Conta Tristan em seu blog sobre uma experiência que teve com o ícone de bomba de combustível em seu carro.
Uma vez ele leu que a seta que aparece próxima ao ícone de bomba de combustível indica em que lado do carro o combustível entra.
Isso seria realmente inteligente, uma vez que não existe uma padronização muito clara de em qual lateral do carro fica a entrada de combustível. E isso influencia diretamente na forma como você estaciona o carro no posto de gasolina.
Mas quando ele foi verificar em seu próprio carro, descobriu que essa seta não era universal. Em seu carro ela sequer aparecia.

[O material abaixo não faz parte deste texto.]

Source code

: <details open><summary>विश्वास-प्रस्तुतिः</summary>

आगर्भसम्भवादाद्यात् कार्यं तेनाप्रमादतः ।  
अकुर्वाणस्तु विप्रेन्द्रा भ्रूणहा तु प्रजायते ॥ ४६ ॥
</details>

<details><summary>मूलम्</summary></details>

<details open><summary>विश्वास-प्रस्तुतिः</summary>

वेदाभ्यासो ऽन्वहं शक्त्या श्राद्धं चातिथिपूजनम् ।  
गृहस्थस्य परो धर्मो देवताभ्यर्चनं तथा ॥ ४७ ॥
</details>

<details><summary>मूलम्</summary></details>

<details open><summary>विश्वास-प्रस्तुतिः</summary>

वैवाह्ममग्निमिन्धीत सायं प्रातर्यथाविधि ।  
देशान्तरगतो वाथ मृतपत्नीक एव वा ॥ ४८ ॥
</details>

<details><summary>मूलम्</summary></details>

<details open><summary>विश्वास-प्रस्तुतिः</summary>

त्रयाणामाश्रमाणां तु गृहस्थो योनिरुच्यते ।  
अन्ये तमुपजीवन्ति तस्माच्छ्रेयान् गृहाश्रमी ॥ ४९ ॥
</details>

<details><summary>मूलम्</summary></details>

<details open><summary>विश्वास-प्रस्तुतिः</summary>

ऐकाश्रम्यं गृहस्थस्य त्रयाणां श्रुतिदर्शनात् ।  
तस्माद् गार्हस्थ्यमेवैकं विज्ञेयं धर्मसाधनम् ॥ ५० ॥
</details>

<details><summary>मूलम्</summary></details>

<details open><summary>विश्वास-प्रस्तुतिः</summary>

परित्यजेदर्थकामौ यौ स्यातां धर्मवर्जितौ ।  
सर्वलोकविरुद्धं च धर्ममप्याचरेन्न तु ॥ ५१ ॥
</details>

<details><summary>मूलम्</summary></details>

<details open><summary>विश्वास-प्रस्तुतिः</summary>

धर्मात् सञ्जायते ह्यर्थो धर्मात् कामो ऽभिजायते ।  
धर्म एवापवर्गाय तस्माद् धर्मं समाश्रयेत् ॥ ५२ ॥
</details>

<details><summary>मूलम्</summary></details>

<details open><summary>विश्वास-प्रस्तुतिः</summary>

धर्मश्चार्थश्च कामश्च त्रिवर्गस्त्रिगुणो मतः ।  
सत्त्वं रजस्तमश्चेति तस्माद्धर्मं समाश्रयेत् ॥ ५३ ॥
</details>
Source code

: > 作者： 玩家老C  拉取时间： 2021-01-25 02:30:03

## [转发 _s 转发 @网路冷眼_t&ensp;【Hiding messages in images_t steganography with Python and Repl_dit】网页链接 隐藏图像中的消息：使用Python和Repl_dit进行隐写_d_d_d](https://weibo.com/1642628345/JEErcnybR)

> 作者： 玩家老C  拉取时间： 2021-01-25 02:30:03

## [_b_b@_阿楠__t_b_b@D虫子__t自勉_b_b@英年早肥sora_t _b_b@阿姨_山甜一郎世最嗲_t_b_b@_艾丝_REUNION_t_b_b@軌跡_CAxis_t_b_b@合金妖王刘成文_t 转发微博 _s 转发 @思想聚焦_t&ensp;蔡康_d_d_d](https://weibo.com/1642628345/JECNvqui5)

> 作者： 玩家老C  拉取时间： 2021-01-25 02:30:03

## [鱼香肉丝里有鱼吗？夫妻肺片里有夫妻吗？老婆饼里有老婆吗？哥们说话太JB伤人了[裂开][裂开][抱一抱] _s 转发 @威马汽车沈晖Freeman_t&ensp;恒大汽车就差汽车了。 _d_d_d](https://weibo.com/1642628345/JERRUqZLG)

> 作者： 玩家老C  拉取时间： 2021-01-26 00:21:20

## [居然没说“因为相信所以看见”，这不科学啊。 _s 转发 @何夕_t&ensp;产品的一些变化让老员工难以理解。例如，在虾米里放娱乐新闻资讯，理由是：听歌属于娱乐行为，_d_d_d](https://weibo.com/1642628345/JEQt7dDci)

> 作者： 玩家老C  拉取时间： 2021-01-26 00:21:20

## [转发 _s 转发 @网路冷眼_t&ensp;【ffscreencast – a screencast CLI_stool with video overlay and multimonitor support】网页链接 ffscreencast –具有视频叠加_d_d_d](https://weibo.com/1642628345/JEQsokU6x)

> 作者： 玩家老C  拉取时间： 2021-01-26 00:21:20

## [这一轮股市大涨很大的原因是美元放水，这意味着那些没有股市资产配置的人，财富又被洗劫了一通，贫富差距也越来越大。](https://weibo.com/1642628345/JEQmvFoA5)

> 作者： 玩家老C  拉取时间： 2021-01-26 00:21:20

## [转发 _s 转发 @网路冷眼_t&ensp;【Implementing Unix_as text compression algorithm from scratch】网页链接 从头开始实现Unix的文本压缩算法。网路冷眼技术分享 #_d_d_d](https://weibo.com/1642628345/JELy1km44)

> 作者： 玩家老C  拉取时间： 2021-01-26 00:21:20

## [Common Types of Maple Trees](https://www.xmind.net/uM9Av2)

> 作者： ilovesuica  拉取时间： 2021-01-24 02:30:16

Pesquisando mais, descobriu que na verdade é a orientação da bomba que diz em qual lado o combustível entra: se a mangueira de combustível aparece para a esquerda, o combustível entra pela lateral direita do carro. E vice-versa.

Tristam pensou ter descoberto o maior segredo da indústria automotiva.
“Mas se isso fosse realmente verdade”, diz ele, “seria a iconografia mais estúpida que eu já vi”. Mesmo que você soubesse da relação entre o ícone da bomba e o lado do carro, ainda assim haveria uma ginástica bizarra em seu cérebro de “esquerda significa direita e direita significa esquerda”. E os pictogramas existem para que você não precise pensar nem por um segundo. Nesse caso, o fato do pictograma exigir uma explicação ou um raciocínio mais complexo do cérebro já o torna inválido imediatamente.
Anos atrás ele próprio tinha participado do processo de revisão do ISO7001, uma regulamentação que analisa pictogramas de sinalizações públicas para que se adequem ao padrão internacional.
E para que um pictograma seja incluído no padrão, ele precisa ser corretamente interpretado por 80% das pessoas, com menos de 10% das pessoas interpretando o significado exatamente inverso.
É a regra dos 80/10.
Um dos pictogramas que estavam sendo avaliados na ocasião era esse abaixo:

Pode não parecer, mas serve para indicar que determinado prédio é um abrigo seguro contra tsunamis. Esse era um dos pictogramas que não se adequavam à regra do 80/10.
Nas palavras de Tristam:
Lesson 1: If a pictogram fails the 80/10 rule don’t use it. Redesign it or simply use words.
Voltando ao exemplo das bombas de combustível: a história do lado certo da bomba estava muito mal explicada. Se o mito da “seta” ou do “lado em que a mangueira aparece” existia, isso era um sinal de que as pessoas estavam sim querendo saber em qual lado do carro ficava a entrada de combustível, sem ter que necessariamente descer do carro para descobrir.
O que levou Tristam a escrever a segunda lição aprendida:
Lesson 2: If a myth exists it’s often a search for meaning that can be used to identify a design problem, which is the first step to a solution.
—
Depois de ler essa história, fiquei pensando como isso se aplicaria no design que fazemos no dia-a-dia aqui na agência.
Constantemente, vejo Visual Designers criando ícones para a interface de sites ou apps. Muitos deles tentam “soltar a mão” na hora de criar esses ícones, para que o visual fique o mais alinhado possível com a identidade do site/app em que ele aparece.
Mas sempre existe o risco de “soltar a mão demais” – e as pessoas não conseguirem entender o que aquele ícone está tentando dizer. A partir desse momento, o ícone perde a função de ícone e passa a ser apenas um elemento decorativo. Isso quando não corre o risco de confundir mais do que ajudar.
E não é complicado. Chame alguém na frente do computador e pergunte a ela: o que esse ícone quer dizer? Se ela pensar mais do que 2 segundos ou se ela disser uma resposta incorreta, você perdeu. Seu tempo.